A regular refrain from apologists for the activities of the Catholic Church in Ireland is that people were largely unaware of its gross abuse of marginalised members of the working class or at least unsure of the illegality of its behaviour.
However, a review of the radical press in Ireland throughout the 20th century makes it clear that progressive journalists did highlight the criminal activity of the Catholic Church and associated organisations which ran State-sponsored oppressive institutions.
The front-page of the The Irish People Christmas Special of 1973 ran an extensive article headlined the “In schools, hospitals, laundries, workers are…Exploited For Christ”.
The investigative article by Denis Foley began, “Widespread exploitation of labour takes place in the hundreds of religious institutions controlled by the Catholic Church throughout Ireland.
“While the Church authorities appear unwilling even to discuss the issue of clerical employment policy in detail the Government has no intention of intervening.
“These startling facts emerge from a special investigation conducted by the Irish People into the background of a court case involving a 17-year old widow’s daughter and the principals of the Dominican College, Newbridge, Co. Kildare.

• _GIVEN ENTRIES_:
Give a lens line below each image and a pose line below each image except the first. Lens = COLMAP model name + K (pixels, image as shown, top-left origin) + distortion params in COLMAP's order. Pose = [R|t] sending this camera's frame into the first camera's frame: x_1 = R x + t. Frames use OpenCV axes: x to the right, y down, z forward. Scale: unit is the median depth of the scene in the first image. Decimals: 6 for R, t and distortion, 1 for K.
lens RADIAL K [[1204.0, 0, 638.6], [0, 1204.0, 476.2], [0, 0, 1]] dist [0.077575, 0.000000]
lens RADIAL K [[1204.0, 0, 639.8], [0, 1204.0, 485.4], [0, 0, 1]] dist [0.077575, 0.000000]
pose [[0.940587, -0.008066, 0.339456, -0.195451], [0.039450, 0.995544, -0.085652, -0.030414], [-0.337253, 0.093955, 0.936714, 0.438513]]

---

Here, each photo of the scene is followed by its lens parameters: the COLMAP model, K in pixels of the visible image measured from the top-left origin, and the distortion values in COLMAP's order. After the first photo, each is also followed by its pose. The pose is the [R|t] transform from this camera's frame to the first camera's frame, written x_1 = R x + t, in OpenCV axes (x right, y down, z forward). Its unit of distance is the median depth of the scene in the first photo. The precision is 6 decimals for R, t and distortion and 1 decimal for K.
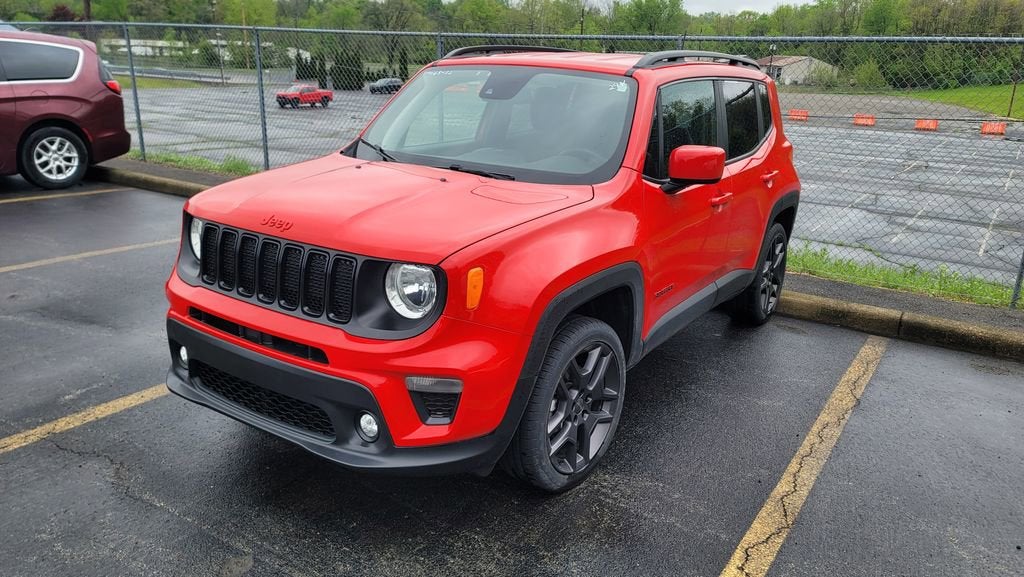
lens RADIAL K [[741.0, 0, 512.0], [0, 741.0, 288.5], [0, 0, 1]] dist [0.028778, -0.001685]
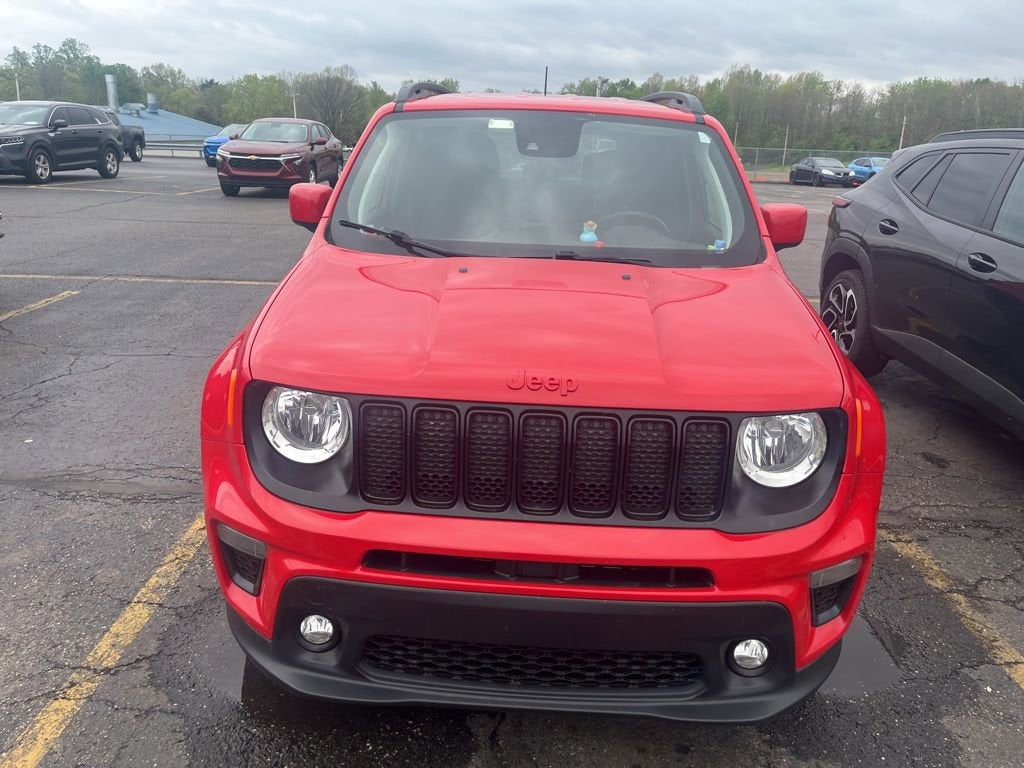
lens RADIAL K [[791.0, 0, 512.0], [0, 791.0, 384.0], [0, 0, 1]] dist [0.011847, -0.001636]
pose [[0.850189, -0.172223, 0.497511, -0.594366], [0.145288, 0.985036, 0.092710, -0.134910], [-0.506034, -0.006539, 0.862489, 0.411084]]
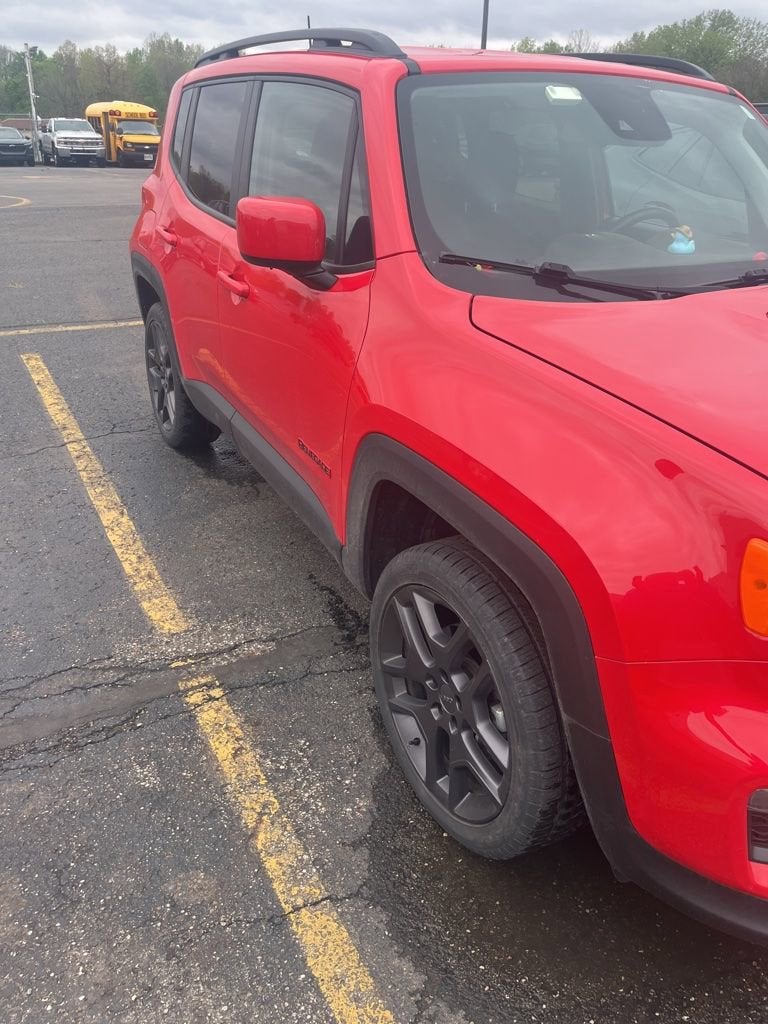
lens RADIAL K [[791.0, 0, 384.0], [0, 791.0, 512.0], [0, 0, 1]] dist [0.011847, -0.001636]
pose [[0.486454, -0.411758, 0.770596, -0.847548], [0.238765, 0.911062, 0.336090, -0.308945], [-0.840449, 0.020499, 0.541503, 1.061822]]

--

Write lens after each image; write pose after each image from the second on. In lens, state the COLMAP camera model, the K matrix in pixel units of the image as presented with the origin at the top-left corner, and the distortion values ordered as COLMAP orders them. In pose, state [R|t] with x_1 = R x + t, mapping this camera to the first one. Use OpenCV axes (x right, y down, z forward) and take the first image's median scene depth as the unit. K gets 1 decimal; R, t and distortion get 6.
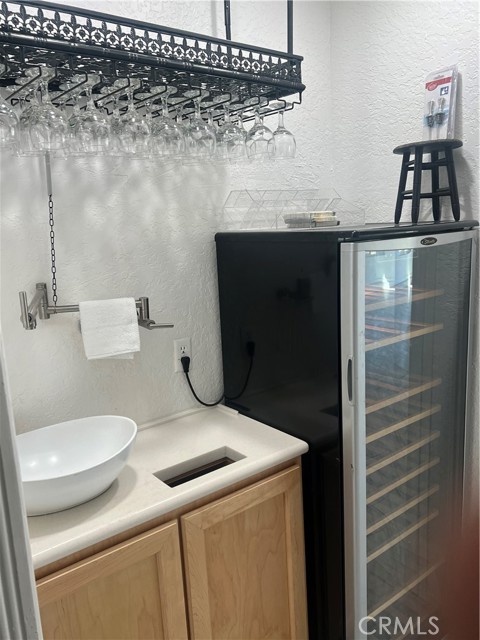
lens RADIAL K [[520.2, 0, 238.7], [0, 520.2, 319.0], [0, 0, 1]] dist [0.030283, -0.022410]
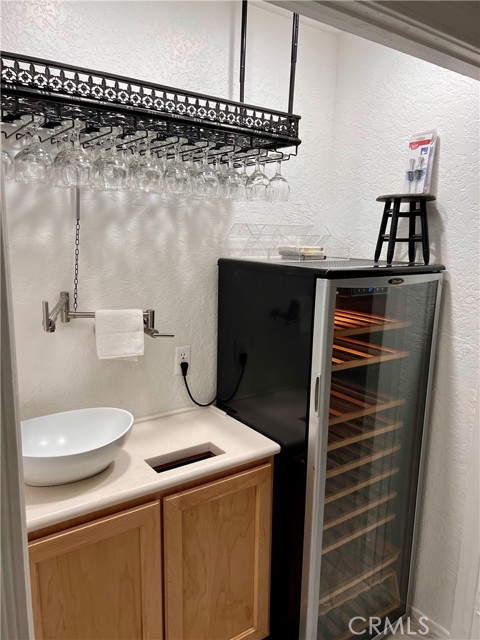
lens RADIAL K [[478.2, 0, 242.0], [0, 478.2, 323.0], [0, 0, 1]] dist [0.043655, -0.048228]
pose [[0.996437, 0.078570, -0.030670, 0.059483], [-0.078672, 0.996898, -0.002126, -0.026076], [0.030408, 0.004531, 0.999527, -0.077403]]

• _LIST OF TASKS_:
#1 In the text on the Catholic Church in Ireland, why does the writer reject the apologists' claim that people were unaware of the Church's abuse? Answer in one to three sentences.
#2 Translate this sentence from the text on the Catholic Church in Ireland into Spanish: "However, a review of the radical press in Ireland throughout the 20th century makes it clear that progressive journalists did highlight the criminal activity of the Catholic Church and associated organisations which ran State-sponsored oppressive institutions."
#3 Pick up the text on the Catholic Church in Ireland after its final sentence and keep writing.

• _REPLIES_:
#1 The writer rejects it because a review of the radical press in Ireland throughout the 20th century shows that progressive journalists did highlight the criminal activity of the Catholic Church. That press also reported on associated organizations that ran State-sponsored oppressive institutions.

#2 Sin embargo, una revisión de la prensa radical en Irlanda a lo largo del siglo XX deja claro que los periodistas progresistas sí pusieron de relieve la actividad delictiva de la Iglesia católica y de las organizaciones asociadas que dirigían instituciones opresivas patrocinadas por el Estado.

#3
“To the unknown number in clerical employment in schools, hospitals, laundries and other institutions being exploited for Christ we dedicate this special Christmas Report.”
Further in the past it was left up to radical papers such as the Irish Worker’s Voice to report on the deaths of children in the Catholic Order run institutions. The 4th May 1935 edition of that paper reported on the killing of a 15-year-old school boy, John Byrne, by Cornelius Lynch, ‘a school master’ in Artane Industrial School in Dublin.
“The report states that a violent incident followed the young boy accidently hitting Lynch with a ball. The boy’s father tells the Irish Worker’s Voice that when he saw his son’s body “his ribs and whole side were black and blue and his jaw discoloured.”
The father also informed the paper that the hospital authorities at the Catholic Order run Mater Hospital did not allow an undertaker to prepare his son’s body for burial but did it themselves.
The report ends, “Every worker will agree with the sorrow stricken parent. Unless this tragedy is properly investigated workers will have no option but to believe that conditions in Artane are being deliberately covered up by responsible people. This is not the first death there in suspicious circumstances; there have been others in recent years. In the name of the whole working class we demand:
Put Lynch into the dock and hold a public inquiry into the conduct of Artane!
Proper working class representation on the inquiry!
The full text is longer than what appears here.